The other thing Bravo viewers want to see is interesting characters. Bravo picked five of Yeo’s 600 agents to highlight:
• Tyna Edwards, a mother of two, lesbian and former member of the Latter-day Saint faith, who in the first episode confronts another agent on a rumor that could hurt her business in selling to Latter-day Saint clients.
• Malaysia Fua, a married mother of four who bills herself as “Mormon 2.0″ (a phrase familiar to “Real Housewives of Salt Lake City” fans), who is back at Presidio after leaving for a competing firm a year earlier.
• Matt Jones, a married father of four and devout Latter-day Saint who’s struggling to take his business to the next level.

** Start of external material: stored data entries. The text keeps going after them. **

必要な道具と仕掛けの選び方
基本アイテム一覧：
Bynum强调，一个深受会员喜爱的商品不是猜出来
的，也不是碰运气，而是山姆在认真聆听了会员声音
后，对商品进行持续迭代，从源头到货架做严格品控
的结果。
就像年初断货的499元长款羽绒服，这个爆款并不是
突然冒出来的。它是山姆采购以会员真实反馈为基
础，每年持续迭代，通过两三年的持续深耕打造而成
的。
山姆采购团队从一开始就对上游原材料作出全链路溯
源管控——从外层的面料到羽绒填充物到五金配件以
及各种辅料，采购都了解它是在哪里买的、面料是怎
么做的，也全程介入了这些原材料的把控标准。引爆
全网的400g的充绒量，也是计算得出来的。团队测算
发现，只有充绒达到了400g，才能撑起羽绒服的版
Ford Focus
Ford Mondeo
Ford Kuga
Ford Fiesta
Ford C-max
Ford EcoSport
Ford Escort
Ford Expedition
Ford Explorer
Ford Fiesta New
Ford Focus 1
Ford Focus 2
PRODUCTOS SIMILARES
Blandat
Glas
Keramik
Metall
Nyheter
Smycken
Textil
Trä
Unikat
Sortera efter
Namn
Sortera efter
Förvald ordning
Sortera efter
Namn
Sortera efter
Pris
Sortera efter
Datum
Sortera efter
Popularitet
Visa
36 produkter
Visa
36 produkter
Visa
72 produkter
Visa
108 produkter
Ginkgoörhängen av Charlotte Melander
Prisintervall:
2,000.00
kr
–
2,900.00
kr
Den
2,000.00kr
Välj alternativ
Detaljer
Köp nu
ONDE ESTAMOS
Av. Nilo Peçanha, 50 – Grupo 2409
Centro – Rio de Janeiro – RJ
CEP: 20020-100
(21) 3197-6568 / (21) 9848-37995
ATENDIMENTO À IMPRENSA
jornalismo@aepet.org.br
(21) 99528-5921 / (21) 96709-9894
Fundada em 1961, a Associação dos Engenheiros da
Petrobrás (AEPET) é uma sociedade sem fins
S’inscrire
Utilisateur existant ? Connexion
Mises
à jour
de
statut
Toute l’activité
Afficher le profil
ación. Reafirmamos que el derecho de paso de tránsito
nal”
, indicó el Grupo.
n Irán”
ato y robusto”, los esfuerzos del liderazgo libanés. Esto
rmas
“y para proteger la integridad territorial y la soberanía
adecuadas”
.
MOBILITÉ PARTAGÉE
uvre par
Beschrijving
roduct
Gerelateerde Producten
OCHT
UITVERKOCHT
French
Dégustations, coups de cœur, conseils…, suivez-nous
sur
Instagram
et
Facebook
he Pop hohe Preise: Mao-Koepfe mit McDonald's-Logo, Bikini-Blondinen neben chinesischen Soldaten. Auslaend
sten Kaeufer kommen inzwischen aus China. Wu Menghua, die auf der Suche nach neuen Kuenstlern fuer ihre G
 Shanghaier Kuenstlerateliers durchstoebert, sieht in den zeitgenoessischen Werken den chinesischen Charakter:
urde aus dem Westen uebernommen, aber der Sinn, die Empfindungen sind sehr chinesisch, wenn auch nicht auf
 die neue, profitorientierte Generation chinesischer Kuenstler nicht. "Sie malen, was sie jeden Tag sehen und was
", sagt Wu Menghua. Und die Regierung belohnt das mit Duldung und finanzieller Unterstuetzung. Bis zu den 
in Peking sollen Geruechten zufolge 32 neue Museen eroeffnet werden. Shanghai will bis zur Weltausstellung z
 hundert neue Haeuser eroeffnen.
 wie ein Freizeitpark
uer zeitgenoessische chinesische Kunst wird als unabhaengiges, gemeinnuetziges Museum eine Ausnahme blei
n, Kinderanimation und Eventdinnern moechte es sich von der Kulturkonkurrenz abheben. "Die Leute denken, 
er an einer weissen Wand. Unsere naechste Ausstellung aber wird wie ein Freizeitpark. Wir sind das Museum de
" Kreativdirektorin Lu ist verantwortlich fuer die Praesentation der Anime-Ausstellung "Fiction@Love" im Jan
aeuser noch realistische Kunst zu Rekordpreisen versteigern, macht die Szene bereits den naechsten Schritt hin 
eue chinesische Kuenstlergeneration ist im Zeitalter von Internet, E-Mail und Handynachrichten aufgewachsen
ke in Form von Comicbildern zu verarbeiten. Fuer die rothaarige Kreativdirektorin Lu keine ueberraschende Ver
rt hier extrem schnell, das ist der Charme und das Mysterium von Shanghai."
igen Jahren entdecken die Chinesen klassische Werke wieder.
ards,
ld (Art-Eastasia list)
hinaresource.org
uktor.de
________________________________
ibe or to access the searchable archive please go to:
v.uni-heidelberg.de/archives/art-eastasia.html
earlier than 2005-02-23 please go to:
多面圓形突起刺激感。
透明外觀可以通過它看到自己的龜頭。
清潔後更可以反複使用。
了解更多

• Sarah Martindale, who was born in Brazil, has two children with her husband — who runs one of Presidio’s biggest rivals. (One of Martindale’s clients is “Real Housewives of Salt Lake City” cast member Lisa Barlow; Martindale made a cameo appearance in the “Real Housewives” season premiere in September.)
• Kenny Sperry, also a Latter-day Saint, is married with three children, and credits his faith with helping him through struggles earlier in his life.
“They all have very dynamic personalities,” Yeo said. “And there’s a couple of cast members who don’t get along well, so you’ll get to see that. … Real estate’s competitive. I see agents all the time mad at each other, pressuring each other.”
“Sold on SLC” also emphasizes, at least early in the series, the influence of The Church of Jesus Christ of Latter-day Saints on the agents’ lives and Utah’s culture. Yeo identifies as a former member of the faith, while Martindale identifies herself as Christian.
Yeo estimates that half of Presidio’s clients are Latter-day Saints. “I think the world looks at LDS people, and they’re peculiar — and they love learning about them,” she said. “It’s [woven] into all our lives here in Utah, whether you’re LDS or not. You don’t get away from it.”
As a businesswoman, Yeo said, “you have to be a chameleon. When you go take buyers out, you don’t talk about religion. … Same reason you don’t post on Facebook who you’re voting for as president. You just can’t pick a side. You have to be neutral.”
‘A business decision’ to go on TV
Since filming “Sold on SLC’s” first season (Bravo hasn’t announced whether there’ll be a second season), Yeo said she’s getting a crash course in becoming a reality-show celebrity.
“I’ve done so many interviews this week,” she said ahead of the Dec. 4 series premiere.
Yeo said she ultimately agreed to appear on “Sold on SLC” because “I’m a business woman, so I looked at this as a business decision. I’m also out for the good of my agents — so taking this huge risk was hoping to open doors for all my agents.”
Bravo viewers will determine the wisdom of Yeo’s decision.
“I hope, in a year, we can look back and we can say it was worth it,” she said.